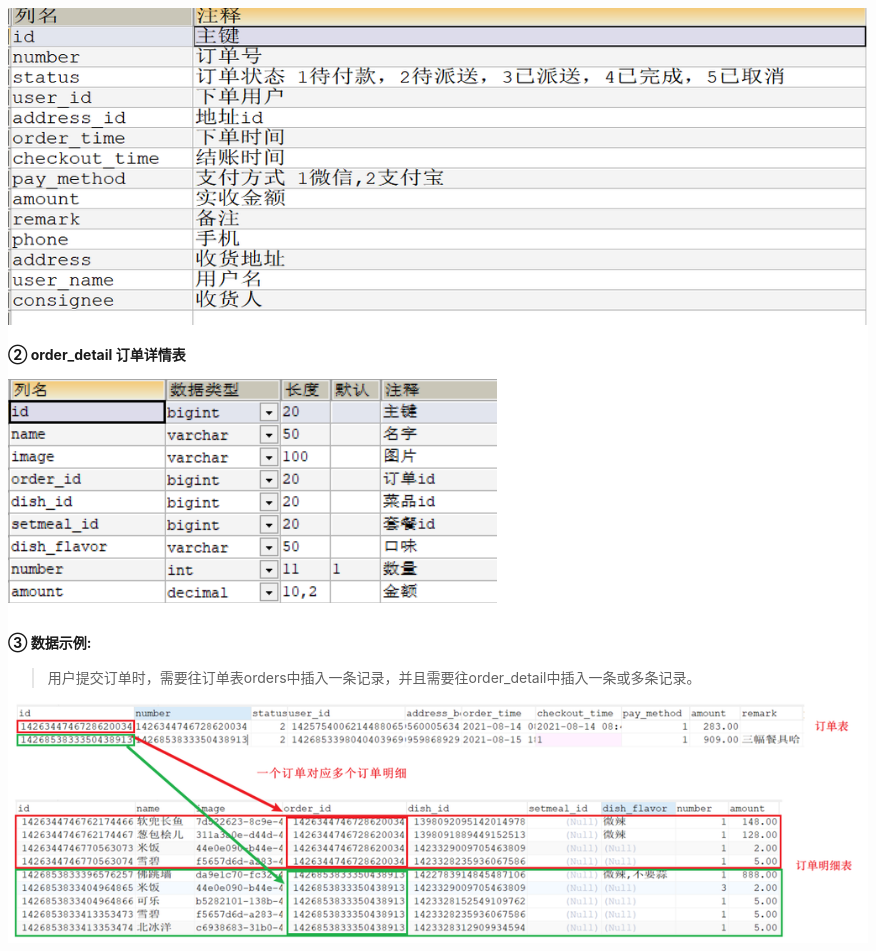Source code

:   ![image-20220106214225125](assets/image-20220106214225125.png)  

**② order_detail 订单详情表**

 ![image-20211109225947686](assets/image-20211109225947686.png) 

**③  数据示例:**

>用户提交订单时，需要往订单表orders中插入一条记录，并且需要往order_detail中插入一条或多条记录。

![image-20210815224918077](assets/image-20210815224918077.png) 
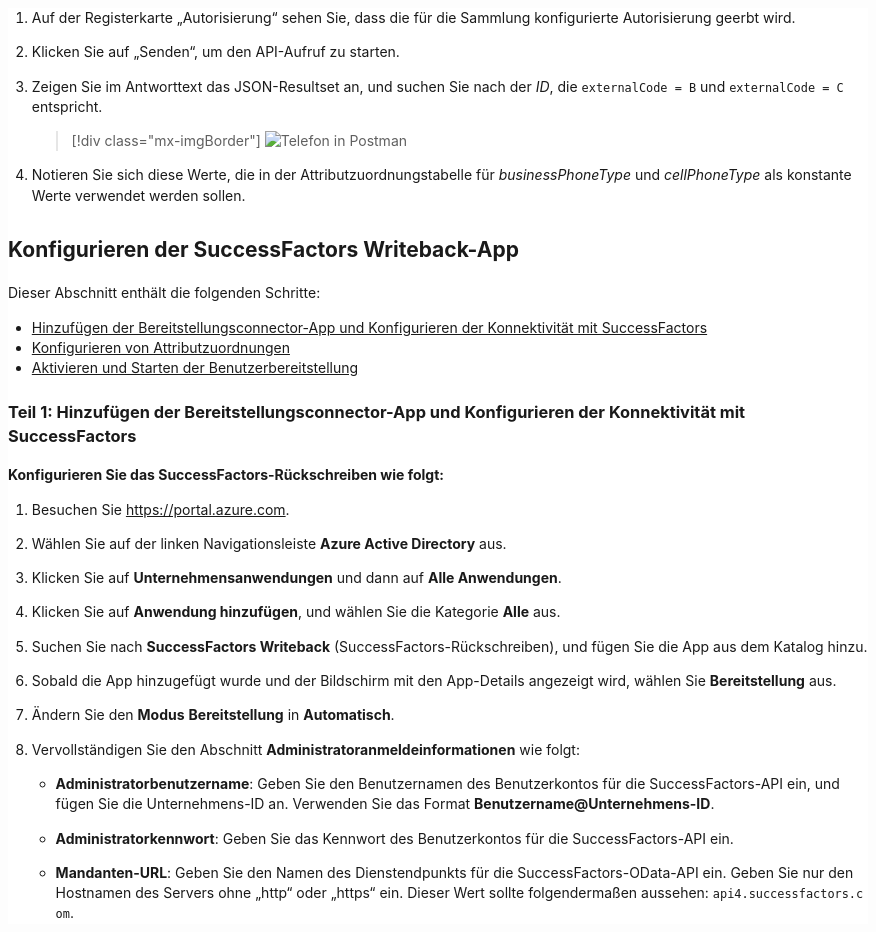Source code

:1. Auf der Registerkarte „Autorisierung“ sehen Sie, dass die für die Sammlung konfigurierte Autorisierung geerbt wird. 
1. Klicken Sie auf „Senden“, um den API-Aufruf zu starten. 
1. Zeigen Sie im Antworttext das JSON-Resultset an, und suchen Sie nach der *ID*, die `externalCode = B` und `externalCode = C` entspricht. 

   > [!div class="mx-imgBorder"]
   > ![Telefon in Postman](./media/sap-successfactors-inbound-provisioning/postman-phone-type-response.png)

1. Notieren Sie sich diese Werte, die in der Attributzuordnungstabelle für *businessPhoneType* und *cellPhoneType* als konstante Werte verwendet werden sollen.

## <a name="configuring-successfactors-writeback-app"></a>Konfigurieren der SuccessFactors Writeback-App

Dieser Abschnitt enthält die folgenden Schritte: 

* [Hinzufügen der Bereitstellungsconnector-App und Konfigurieren der Konnektivität mit SuccessFactors](#part-1-add-the-provisioning-connector-app-and-configure-connectivity-to-successfactors)
* [Konfigurieren von Attributzuordnungen](#part-2-configure-attribute-mappings)
* [Aktivieren und Starten der Benutzerbereitstellung](#enable-and-launch-user-provisioning)

### <a name="part-1-add-the-provisioning-connector-app-and-configure-connectivity-to-successfactors"></a>Teil 1: Hinzufügen der Bereitstellungsconnector-App und Konfigurieren der Konnektivität mit SuccessFactors

**Konfigurieren Sie das SuccessFactors-Rückschreiben wie folgt:**

1. Besuchen Sie <https://portal.azure.com>.

2. Wählen Sie auf der linken Navigationsleiste **Azure Active Directory** aus.

3. Klicken Sie auf **Unternehmensanwendungen** und dann auf **Alle Anwendungen**.

4. Klicken Sie auf **Anwendung hinzufügen**, und wählen Sie die Kategorie **Alle** aus.

5. Suchen Sie nach **SuccessFactors Writeback** (SuccessFactors-Rückschreiben), und fügen Sie die App aus dem Katalog hinzu.

6. Sobald die App hinzugefügt wurde und der Bildschirm mit den App-Details angezeigt wird, wählen Sie **Bereitstellung** aus.

7. Ändern Sie den **Modus** **Bereitstellung** in **Automatisch**.

8. Vervollständigen Sie den Abschnitt **Administratoranmeldeinformationen** wie folgt:

   * **Administratorbenutzername**: Geben Sie den Benutzernamen des Benutzerkontos für die SuccessFactors-API ein, und fügen Sie die Unternehmens-ID an. Verwenden Sie das Format **Benutzername\@Unternehmens-ID**.

   * **Administratorkennwort**: Geben Sie das Kennwort des Benutzerkontos für die SuccessFactors-API ein. 

   * **Mandanten-URL**: Geben Sie den Namen des Dienstendpunkts für die SuccessFactors-OData-API ein. Geben Sie nur den Hostnamen des Servers ohne „http“ oder „https“ ein. Dieser Wert sollte folgendermaßen aussehen: `api4.successfactors.com`.
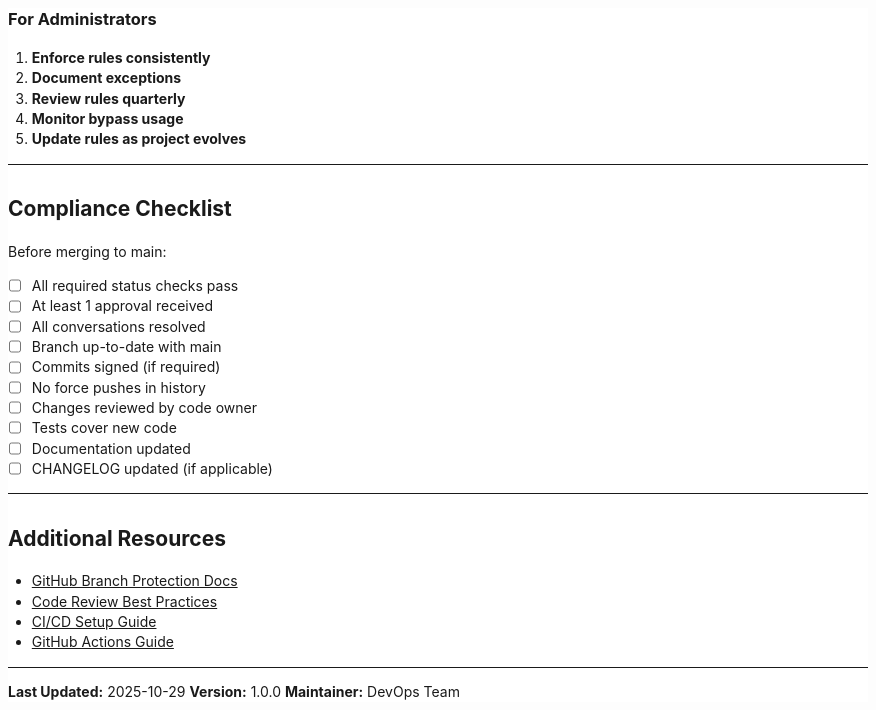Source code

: ### For Administrators

1. **Enforce rules consistently**
2. **Document exceptions**
3. **Review rules quarterly**
4. **Monitor bypass usage**
5. **Update rules as project evolves**

---

## Compliance Checklist

Before merging to main:

- [ ] All required status checks pass
- [ ] At least 1 approval received
- [ ] All conversations resolved
- [ ] Branch up-to-date with main
- [ ] Commits signed (if required)
- [ ] No force pushes in history
- [ ] Changes reviewed by code owner
- [ ] Tests cover new code
- [ ] Documentation updated
- [ ] CHANGELOG updated (if applicable)

---

## Additional Resources

- [GitHub Branch Protection Docs](https://docs.github.com/en/repositories/configuring-branches-and-merges-in-your-repository/defining-the-mergeability-of-pull-requests/about-protected-branches)
- [Code Review Best Practices](https://google.github.io/eng-practices/review/)
- [CI/CD Setup Guide](./CI_CD_SETUP.md)
- [GitHub Actions Guide](./GITHUB_ACTIONS_GUIDE.md)

---

**Last Updated:** 2025-10-29
**Version:** 1.0.0
**Maintainer:** DevOps Team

■ ■ ■ ■

Proceeding from the line containing "5. **Update rules as project evolves**" through the line containing "- [CI/CD Setup Guide](./CI_CD_SETUP.md)", transcribe the lines above exactly, both end lines included.

### Task result
5. **Update rules as project evolves**

---

## Compliance Checklist

Before merging to main:

- [ ] All required status checks pass
- [ ] At least 1 approval received
- [ ] All conversations resolved
- [ ] Branch up-to-date with main
- [ ] Commits signed (if required)
- [ ] No force pushes in history
- [ ] Changes reviewed by code owner
- [ ] Tests cover new code
- [ ] Documentation updated
- [ ] CHANGELOG updated (if applicable)

---

## Additional Resources

- [GitHub Branch Protection Docs](https://docs.github.com/en/repositories/configuring-branches-and-merges-in-your-repository/defining-the-mergeability-of-pull-requests/about-protected-branches)
- [Code Review Best Practices](https://google.github.io/eng-practices/review/)
- [CI/CD Setup Guide](./CI_CD_SETUP.md)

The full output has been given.